Comparison of Patient-Specific Computational Modeling Predictions and Clinical Outcomes of LASIK for Myopia

PURPOSE: To assess the predictive accuracy of simulation-based LASIK outcomes. METHODS: Preoperative and 3-month post-LASIK tomographic data from 20 eyes of 12 patients who underwent wavefront-optimized LASIK for myopia were obtained retrospectively. Patient-specific finite element models were created and case-specific treatment settings were simulated. Simulated keratometry (SimK) values and the mean tangential curvature of the central 3 mm (K(mean)) were obtained from the anterior surfaces of the clinical tomographies, and computational models were compared. Correlations between K(mean) prediction error and patient age, preoperative corneal hysteresis (CH), and corneal resistance factor (CRF) were assessed. RESULTS: The mean difference for K(mean) between simulated and actual post-LASIK cases was not statistically significant (−0.13 ± 0.36 diopters [D], P = 0.1). The mean difference between the surgically induced clinical change in K(mean) and the model-predicted change was −0.11 ± 0.34 D (P = 0.2). K(mean) prediction error was correlated to CH, CRF, and patient age (r = 0.63, 0.53, and 0.5, respectively, P < 0.02), and incorporation of CH values into predictions as a linear offset increased their accuracy. Simulated changes in K(mean) accounted for 97% of the variance in actual spherical equivalent refractive change. CONCLUSIONS: Clinically feasible computational simulations predicted corneal curvature and manifest refraction outcomes with a level of accuracy in myopic LASIK cases that approached the limits of measurement error. Readily available preoperative biomechanical measures enhanced simulation accuracy. Patient-specific simulation may be a useful tool for clinical guidance in de novo LASIK cases.

Exercise requirements: In the LASIK modeling abstract, what percentage of the variance in actual spherical equivalent refractive change did simulated changes in K(mean) account for?

Records supplied:
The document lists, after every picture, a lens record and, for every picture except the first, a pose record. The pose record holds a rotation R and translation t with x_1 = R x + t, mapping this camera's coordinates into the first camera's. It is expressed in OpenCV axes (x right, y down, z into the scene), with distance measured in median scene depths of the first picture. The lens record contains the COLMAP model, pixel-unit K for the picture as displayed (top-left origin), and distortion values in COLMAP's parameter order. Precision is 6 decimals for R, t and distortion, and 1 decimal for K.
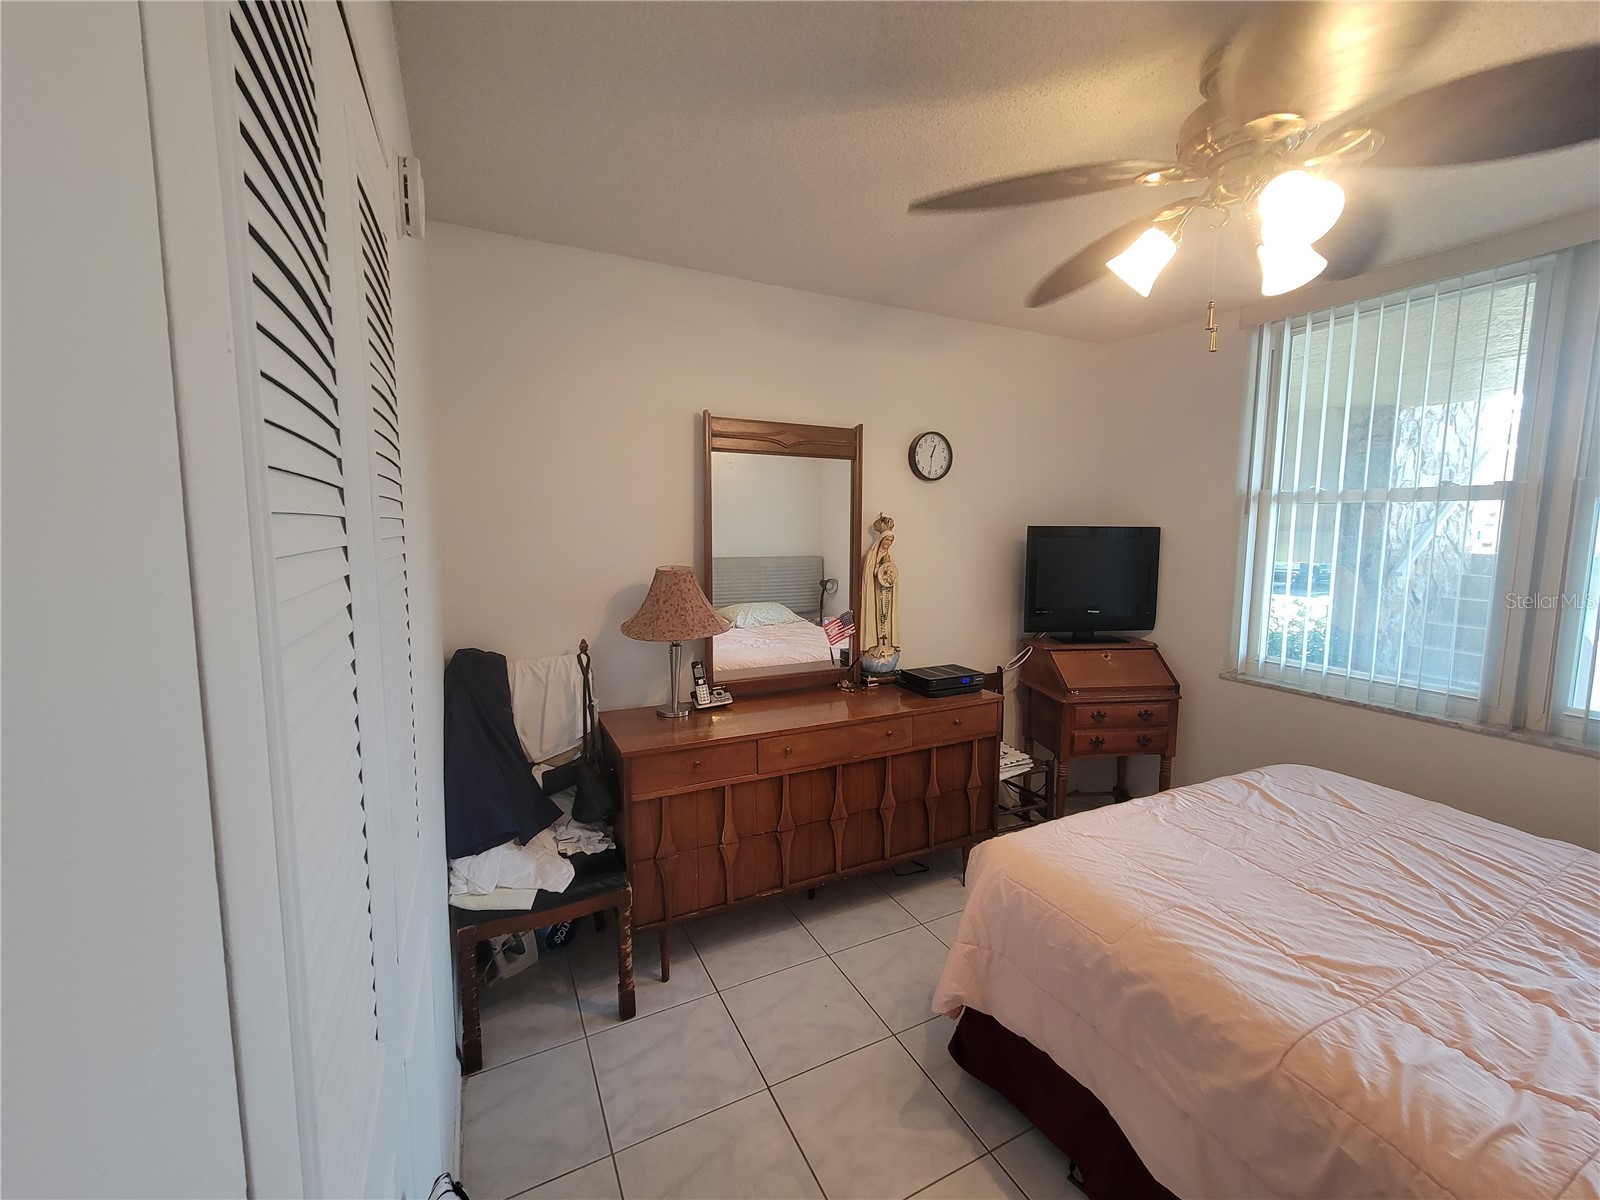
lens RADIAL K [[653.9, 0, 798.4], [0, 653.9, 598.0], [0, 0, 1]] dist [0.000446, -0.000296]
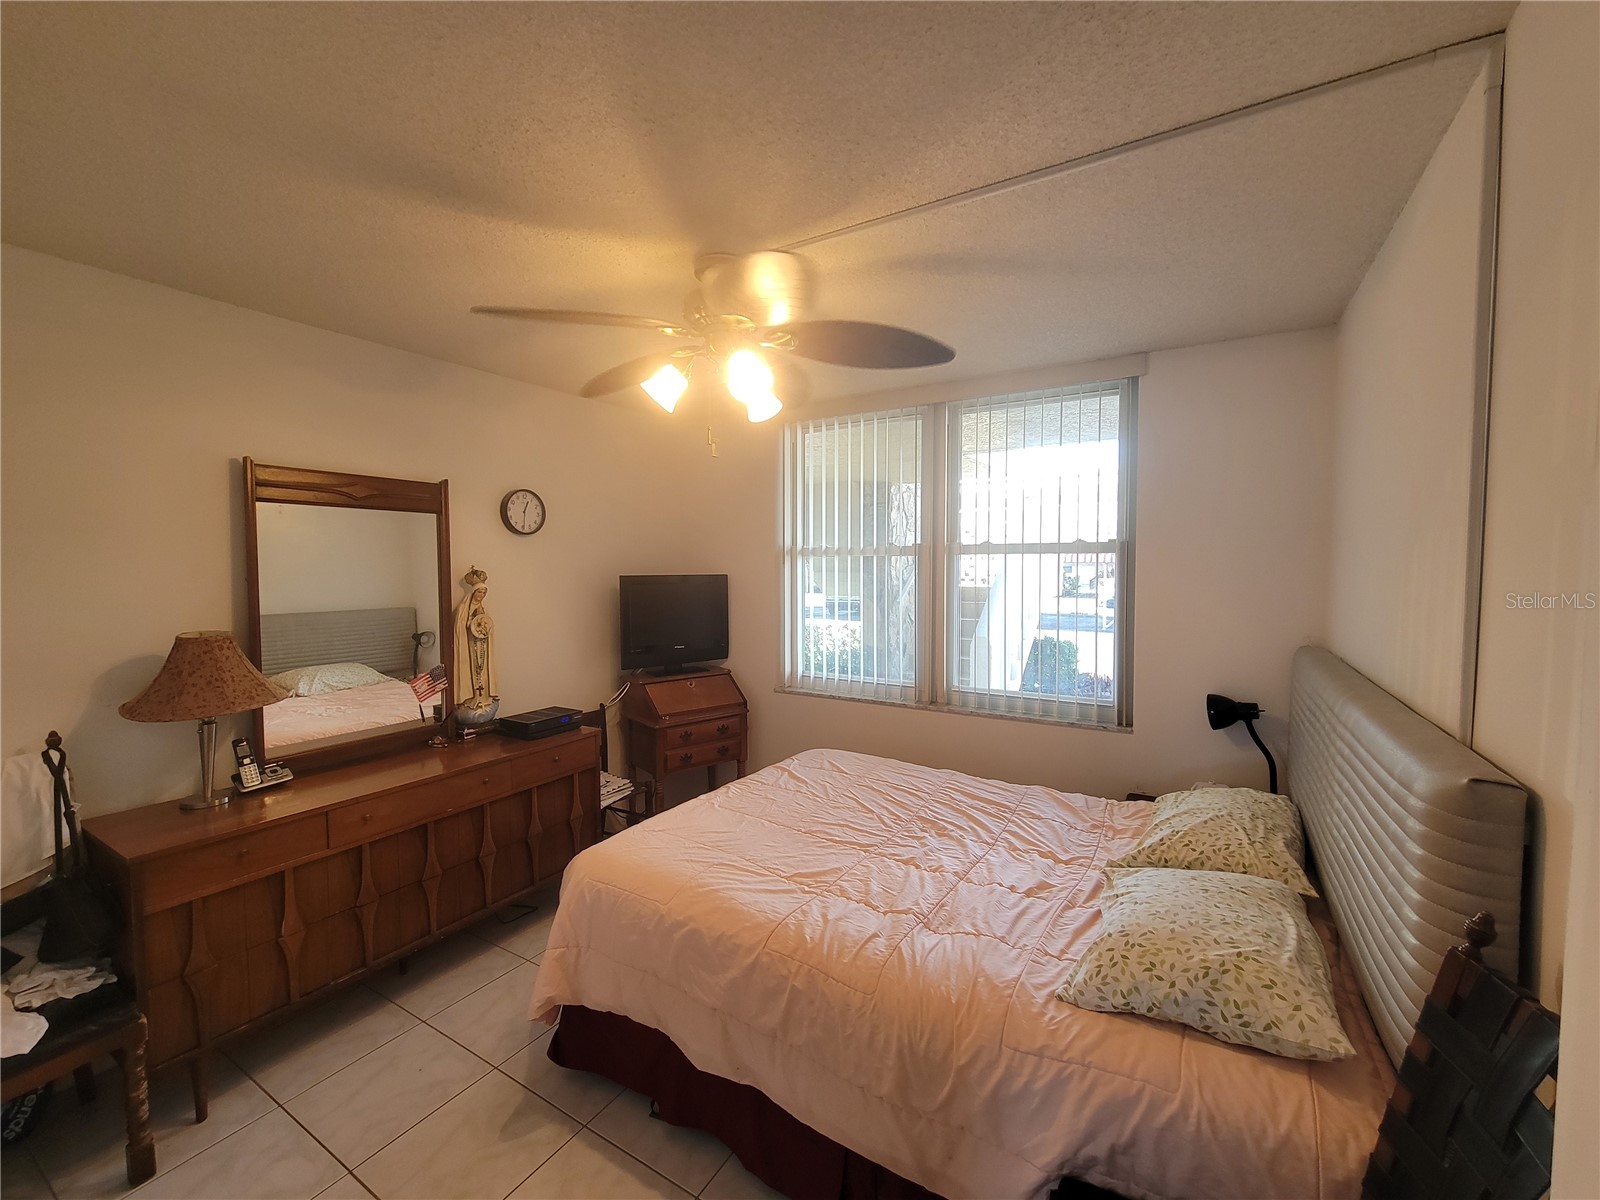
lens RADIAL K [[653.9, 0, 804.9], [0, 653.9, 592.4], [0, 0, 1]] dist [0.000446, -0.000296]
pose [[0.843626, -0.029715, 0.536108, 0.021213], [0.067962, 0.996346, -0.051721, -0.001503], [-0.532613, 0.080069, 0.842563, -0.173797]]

...

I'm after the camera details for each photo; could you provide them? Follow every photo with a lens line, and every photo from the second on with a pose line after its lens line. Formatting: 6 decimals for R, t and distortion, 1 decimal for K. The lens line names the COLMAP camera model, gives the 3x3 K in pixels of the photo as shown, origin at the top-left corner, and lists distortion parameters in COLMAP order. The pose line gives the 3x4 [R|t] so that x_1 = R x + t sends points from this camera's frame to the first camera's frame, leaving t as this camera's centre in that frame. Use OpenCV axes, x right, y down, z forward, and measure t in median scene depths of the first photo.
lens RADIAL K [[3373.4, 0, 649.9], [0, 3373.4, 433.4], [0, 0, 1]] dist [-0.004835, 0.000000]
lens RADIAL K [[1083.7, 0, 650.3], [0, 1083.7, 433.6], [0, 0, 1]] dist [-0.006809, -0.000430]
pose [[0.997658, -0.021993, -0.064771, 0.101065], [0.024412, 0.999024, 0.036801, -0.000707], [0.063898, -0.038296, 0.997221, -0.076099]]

--

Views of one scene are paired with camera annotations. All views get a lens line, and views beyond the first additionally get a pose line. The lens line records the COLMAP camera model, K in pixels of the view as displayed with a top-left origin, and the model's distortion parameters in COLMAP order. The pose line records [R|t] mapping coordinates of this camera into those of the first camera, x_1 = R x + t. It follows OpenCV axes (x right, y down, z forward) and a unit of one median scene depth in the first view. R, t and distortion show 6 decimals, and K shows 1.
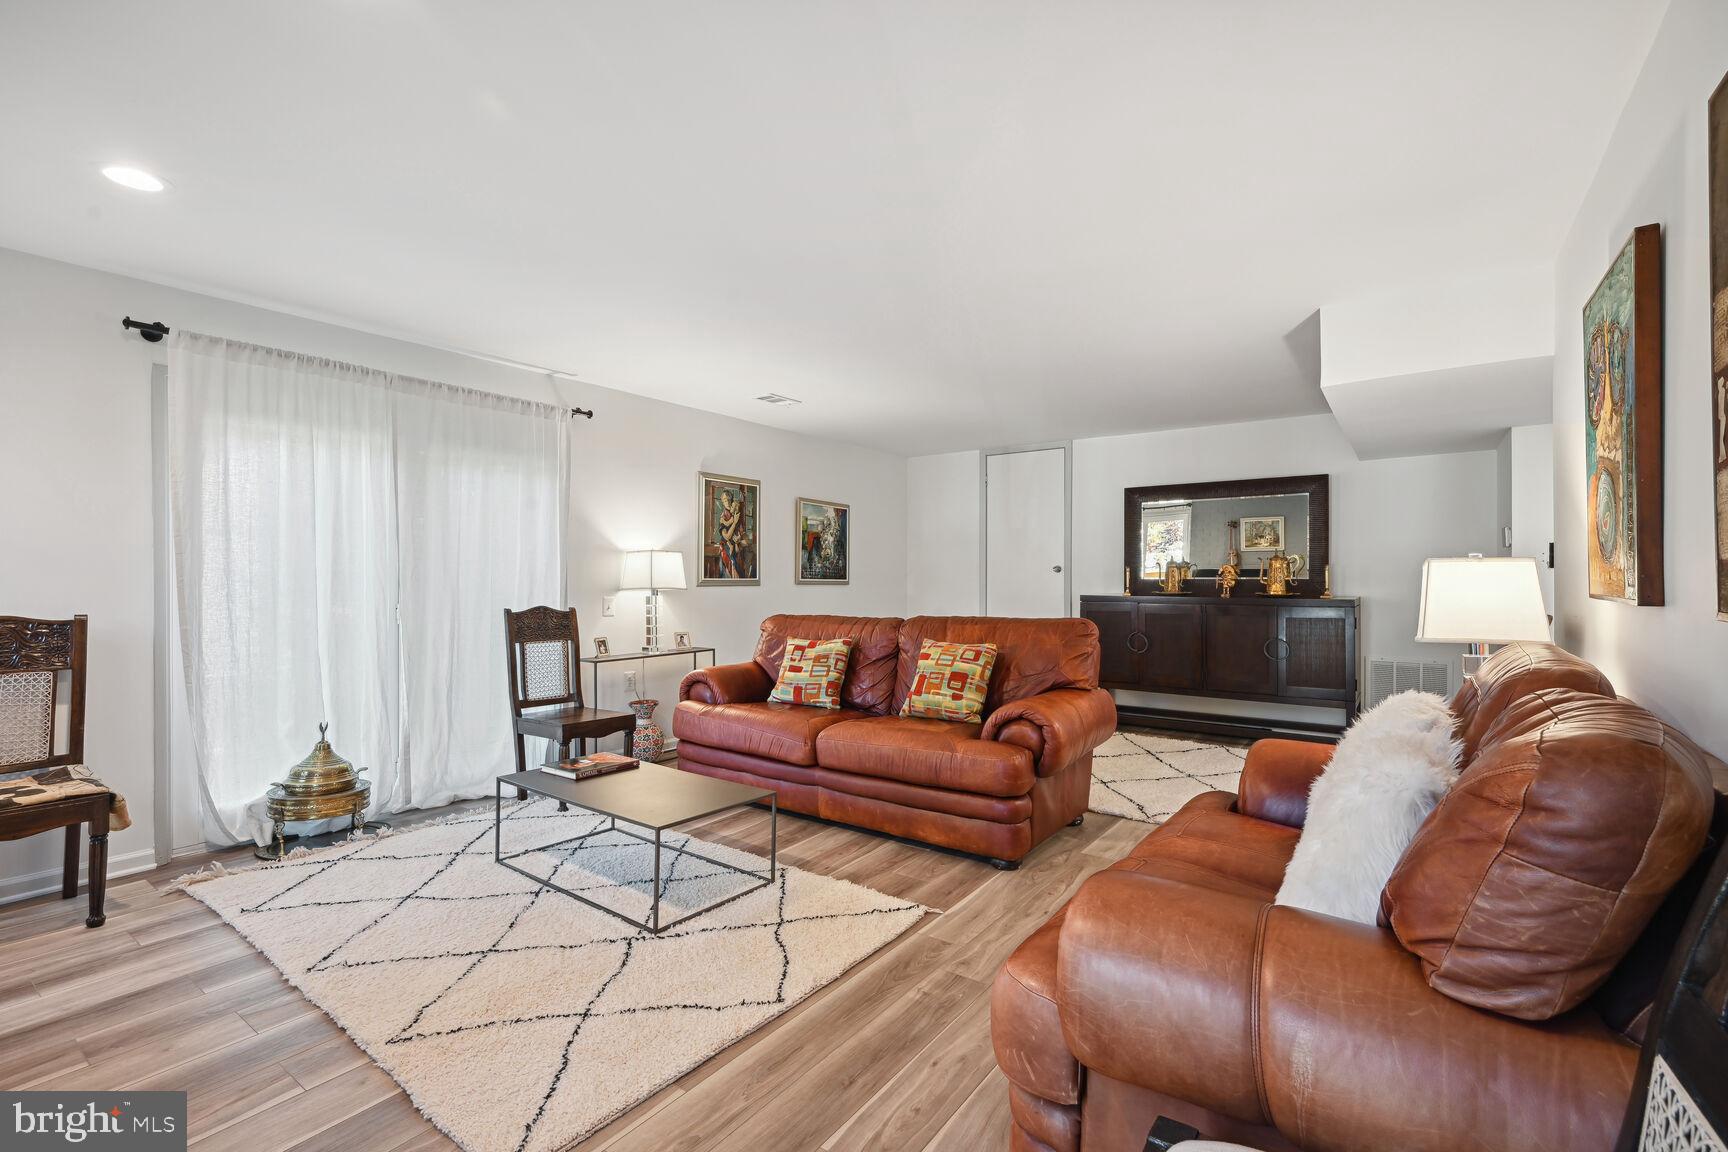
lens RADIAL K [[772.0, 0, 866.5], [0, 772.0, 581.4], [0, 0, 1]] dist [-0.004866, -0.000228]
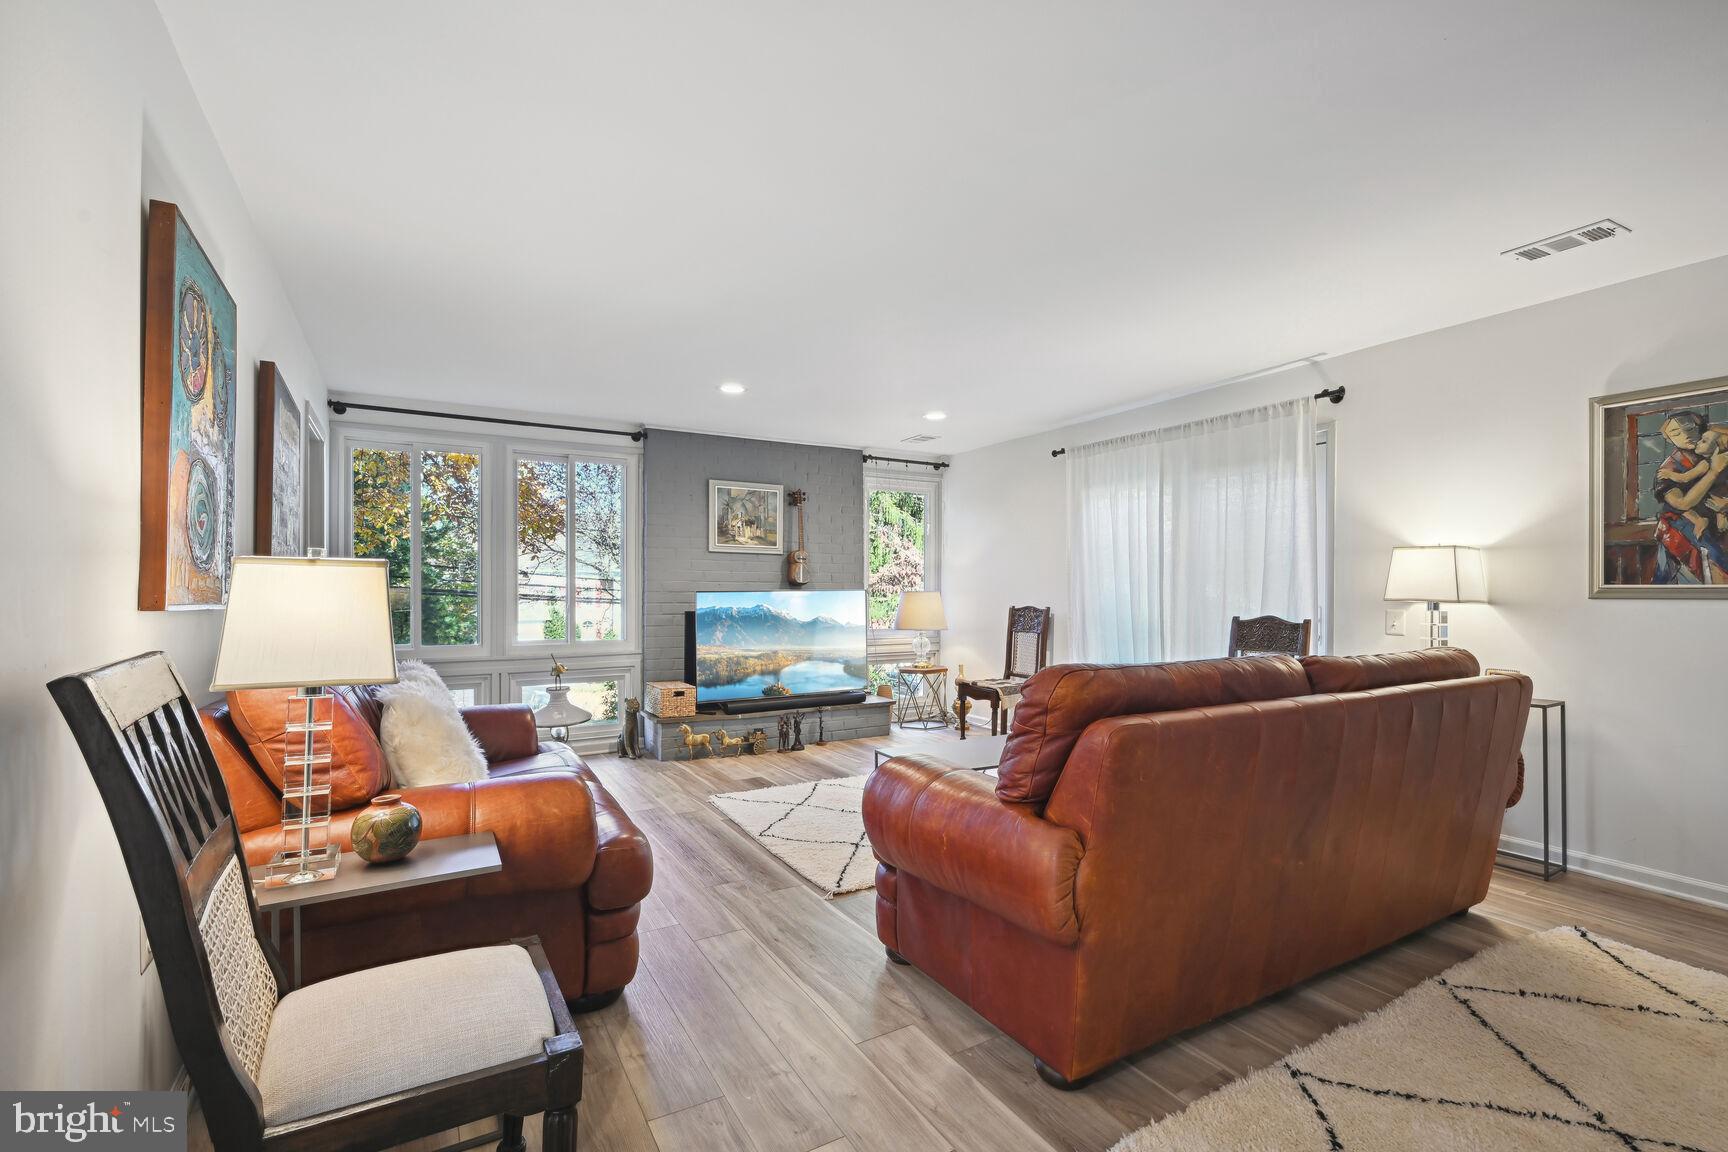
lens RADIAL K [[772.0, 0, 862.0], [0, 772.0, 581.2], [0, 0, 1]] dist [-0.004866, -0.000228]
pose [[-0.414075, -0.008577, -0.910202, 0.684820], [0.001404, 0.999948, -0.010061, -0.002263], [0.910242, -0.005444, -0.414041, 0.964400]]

Finished exercise: 97%